Iachev regarde attentivement les deux hommes. Il voit le fil qui pend du poteau, la camionnette aux lettres rassurantes, les bouilles sans histoire de mes deux équipiers et lance :

— Un instant !

La porte s’ouvre, il paraît, flanqué d’un énorme boxer qui, s’il fumait le cigare, ressemblerait à Churchill.

— L’est méchant, vot’ bestiau ? demande Carburo.

— Ça dépend, fait mystérieusement Iachev.

— Ça dépend de quoi ? plaisante Badin qui a la phobie des toutous, surtout s’ils ont des crocs comme des porte-serviettes.

— De moi, uniquement ! rétorque Iachev en délourdant.

Mes deux sbires pénètrent dans la place en déroulant leur câble-bidon. Iachev, les mains aux poches, contemple le spectacle, en bon badaud. Mais voilà-t-il pas que son salopard de cador se rue sur la camionnette en aboyant tout ce qu’il sait. Il nous a éventés, l’horrible !

— Qu’est-ce qu’il a vot’ clebs ? demande Carburo innocemment, ma bagnole ne lui convient pas ?

— J’en ai l’impression, assure Iachev, les sourcils froncés.

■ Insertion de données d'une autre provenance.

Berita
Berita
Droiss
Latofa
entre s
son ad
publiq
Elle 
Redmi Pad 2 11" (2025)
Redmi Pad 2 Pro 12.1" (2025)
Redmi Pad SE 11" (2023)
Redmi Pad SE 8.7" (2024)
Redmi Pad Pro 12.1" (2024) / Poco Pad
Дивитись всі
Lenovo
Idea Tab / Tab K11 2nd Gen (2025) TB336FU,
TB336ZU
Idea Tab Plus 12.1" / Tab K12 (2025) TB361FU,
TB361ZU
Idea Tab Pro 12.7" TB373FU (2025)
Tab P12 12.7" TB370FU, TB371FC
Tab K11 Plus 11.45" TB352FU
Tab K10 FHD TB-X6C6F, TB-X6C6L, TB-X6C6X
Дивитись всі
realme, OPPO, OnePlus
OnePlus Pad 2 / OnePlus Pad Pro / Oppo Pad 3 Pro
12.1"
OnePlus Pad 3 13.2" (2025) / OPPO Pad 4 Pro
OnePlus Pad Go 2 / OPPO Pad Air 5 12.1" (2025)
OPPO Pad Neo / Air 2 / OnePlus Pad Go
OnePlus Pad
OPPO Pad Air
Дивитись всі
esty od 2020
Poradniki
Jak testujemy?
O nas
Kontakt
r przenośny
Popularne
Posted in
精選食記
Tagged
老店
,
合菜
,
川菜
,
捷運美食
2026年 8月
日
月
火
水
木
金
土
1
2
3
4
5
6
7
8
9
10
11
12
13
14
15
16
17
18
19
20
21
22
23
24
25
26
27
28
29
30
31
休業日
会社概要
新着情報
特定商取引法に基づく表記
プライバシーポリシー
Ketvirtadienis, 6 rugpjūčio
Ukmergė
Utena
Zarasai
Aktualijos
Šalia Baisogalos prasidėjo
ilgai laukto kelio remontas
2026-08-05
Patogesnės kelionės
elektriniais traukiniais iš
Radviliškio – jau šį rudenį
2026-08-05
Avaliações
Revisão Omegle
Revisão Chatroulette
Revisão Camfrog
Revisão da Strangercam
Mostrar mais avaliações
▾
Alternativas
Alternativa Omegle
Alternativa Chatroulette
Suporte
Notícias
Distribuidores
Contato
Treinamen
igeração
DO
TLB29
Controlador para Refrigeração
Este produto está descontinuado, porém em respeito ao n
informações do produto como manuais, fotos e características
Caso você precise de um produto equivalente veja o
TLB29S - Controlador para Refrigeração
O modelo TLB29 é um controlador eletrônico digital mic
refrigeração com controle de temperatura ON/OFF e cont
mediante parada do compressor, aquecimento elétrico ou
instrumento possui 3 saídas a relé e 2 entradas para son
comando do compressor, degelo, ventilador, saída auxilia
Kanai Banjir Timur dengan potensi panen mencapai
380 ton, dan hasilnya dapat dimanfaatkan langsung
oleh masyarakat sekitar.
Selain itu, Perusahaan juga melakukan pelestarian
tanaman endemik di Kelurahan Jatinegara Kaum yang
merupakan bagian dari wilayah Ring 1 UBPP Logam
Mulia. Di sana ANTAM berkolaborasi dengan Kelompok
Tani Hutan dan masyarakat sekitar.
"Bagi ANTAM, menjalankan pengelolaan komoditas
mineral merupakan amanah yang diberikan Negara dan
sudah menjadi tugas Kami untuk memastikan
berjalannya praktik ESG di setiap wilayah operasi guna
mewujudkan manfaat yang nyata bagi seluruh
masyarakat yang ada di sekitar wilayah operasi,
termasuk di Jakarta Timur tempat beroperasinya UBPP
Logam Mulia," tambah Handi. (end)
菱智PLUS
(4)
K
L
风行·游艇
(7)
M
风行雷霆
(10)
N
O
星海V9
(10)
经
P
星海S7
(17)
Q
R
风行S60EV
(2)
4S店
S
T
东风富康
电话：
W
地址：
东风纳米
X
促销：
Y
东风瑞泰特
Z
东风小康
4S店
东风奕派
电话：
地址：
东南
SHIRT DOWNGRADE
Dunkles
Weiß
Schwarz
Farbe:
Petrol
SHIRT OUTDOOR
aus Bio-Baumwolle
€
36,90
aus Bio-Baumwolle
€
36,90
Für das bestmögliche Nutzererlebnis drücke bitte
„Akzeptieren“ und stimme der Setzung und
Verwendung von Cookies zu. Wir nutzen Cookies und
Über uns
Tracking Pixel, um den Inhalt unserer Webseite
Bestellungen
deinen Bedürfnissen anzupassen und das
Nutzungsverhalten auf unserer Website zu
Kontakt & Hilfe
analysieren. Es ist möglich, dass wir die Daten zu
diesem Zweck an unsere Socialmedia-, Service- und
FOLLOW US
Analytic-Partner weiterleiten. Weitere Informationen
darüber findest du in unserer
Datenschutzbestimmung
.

— Doit y avoir un chat dessous ! suggère hypocritement Badin.

Mais le chien dément cette supposition en se lançant contre les portes arrière du véhicule. Il gratte la tôle furieusement. Maintenant, il n’aboie plus, il pousse de sourds grognements furax.

Iachev s’approche.

— Qu’est-ce que tu as, Crift ? murmure-t-il.

Il avance la main. Je comprends qu’il saisit la poignée d’ouverture. Un fier culot, le zig !

— Vous permettez ! fait-il par-dessus son épaule aux deux honnêtes employés de l’E.D.F.

Et il ouvre. On se trouve nez à nez. Quelle maîtrise, Mme Durand !

Au lieu de pousser une exclamation genre « Ciel ! mon mari » ou « Qui vois-je ici paraître ? », Iachev se jette en arrière, en repoussant violemment la porte. Il m’a reconnu illico et sa décision n’a pas demandé un centième de seconde pour se préciser dans sa tête blonde.

Je flanque un coup de savate dans le panneau. Au moment où se rabat la porte, un long coup de sifflet retentit. Je saute de la tire et je constate qu’Iachev a un sifflet entre les dents. Il donne l’alarme. Chez lui, décidément, c’est une seconde nature. En moins de temps qu’il n’en faut à une commission de sénateurs pour s’endormir, je suis sur lui et il prend mon kilo de phalanges à la mâchoire. Son sifflet va valdinguer. Béru et Pinaud qui descendent de bagnole se précipitent.

— Maîtrisez-le ! leur crié-je.

Toujours galopant, je biche mon Eurêka et je fais signe à Badin et Carburo de me suivre à l’attaque de la casba. Nous entrons.